YOUR OBJECTIVE:
The entries below contain a stretch that opens with the line containing "2024年10月10日 by" and closes with the line containing "شهید آیت ا… مدرس(ره) حجت الاسلام مهدی احمدی در نشست"; set down that stretch exactly, both ends included, and nothing else.
▬▬▬▬▬▬
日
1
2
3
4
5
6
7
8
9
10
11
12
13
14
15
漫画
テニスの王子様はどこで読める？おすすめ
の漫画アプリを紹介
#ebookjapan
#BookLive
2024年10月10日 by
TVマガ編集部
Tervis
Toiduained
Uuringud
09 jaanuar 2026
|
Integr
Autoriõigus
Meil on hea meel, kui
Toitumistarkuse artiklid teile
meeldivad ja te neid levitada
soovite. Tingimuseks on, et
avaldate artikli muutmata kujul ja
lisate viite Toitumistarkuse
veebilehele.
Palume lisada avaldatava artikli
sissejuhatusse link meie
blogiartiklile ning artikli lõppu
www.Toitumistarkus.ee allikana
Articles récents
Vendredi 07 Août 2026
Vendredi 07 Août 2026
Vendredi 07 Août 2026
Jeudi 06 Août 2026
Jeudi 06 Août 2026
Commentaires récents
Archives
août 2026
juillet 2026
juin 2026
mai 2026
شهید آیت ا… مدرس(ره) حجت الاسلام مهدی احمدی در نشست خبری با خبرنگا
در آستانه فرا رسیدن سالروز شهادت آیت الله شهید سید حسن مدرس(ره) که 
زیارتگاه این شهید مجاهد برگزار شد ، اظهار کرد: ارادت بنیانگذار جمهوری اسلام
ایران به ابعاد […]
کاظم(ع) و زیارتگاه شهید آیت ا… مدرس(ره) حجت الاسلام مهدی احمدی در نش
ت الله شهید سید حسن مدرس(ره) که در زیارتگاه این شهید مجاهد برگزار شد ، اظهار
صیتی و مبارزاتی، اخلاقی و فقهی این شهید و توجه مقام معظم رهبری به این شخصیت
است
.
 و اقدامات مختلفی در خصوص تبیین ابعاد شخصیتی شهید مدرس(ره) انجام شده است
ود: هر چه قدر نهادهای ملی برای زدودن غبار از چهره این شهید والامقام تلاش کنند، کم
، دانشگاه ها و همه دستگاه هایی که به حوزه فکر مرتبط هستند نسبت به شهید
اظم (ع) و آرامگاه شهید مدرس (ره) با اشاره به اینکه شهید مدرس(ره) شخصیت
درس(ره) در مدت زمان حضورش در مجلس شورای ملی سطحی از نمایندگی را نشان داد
▬▬▬▬▬▬
ANSWER FOR THE TASK:
2024年10月10日 by
TVマガ編集部
Tervis
Toiduained
Uuringud
09 jaanuar 2026
|
Integr
Autoriõigus
Meil on hea meel, kui
Toitumistarkuse artiklid teile
meeldivad ja te neid levitada
soovite. Tingimuseks on, et
avaldate artikli muutmata kujul ja
lisate viite Toitumistarkuse
veebilehele.
Palume lisada avaldatava artikli
sissejuhatusse link meie
blogiartiklile ning artikli lõppu
www.Toitumistarkus.ee allikana
Articles récents
Vendredi 07 Août 2026
Vendredi 07 Août 2026
Vendredi 07 Août 2026
Jeudi 06 Août 2026
Jeudi 06 Août 2026
Commentaires récents
Archives
août 2026
juillet 2026
juin 2026
mai 2026
شهید آیت ا… مدرس(ره) حجت الاسلام مهدی احمدی در نشست خبری با خبرنگا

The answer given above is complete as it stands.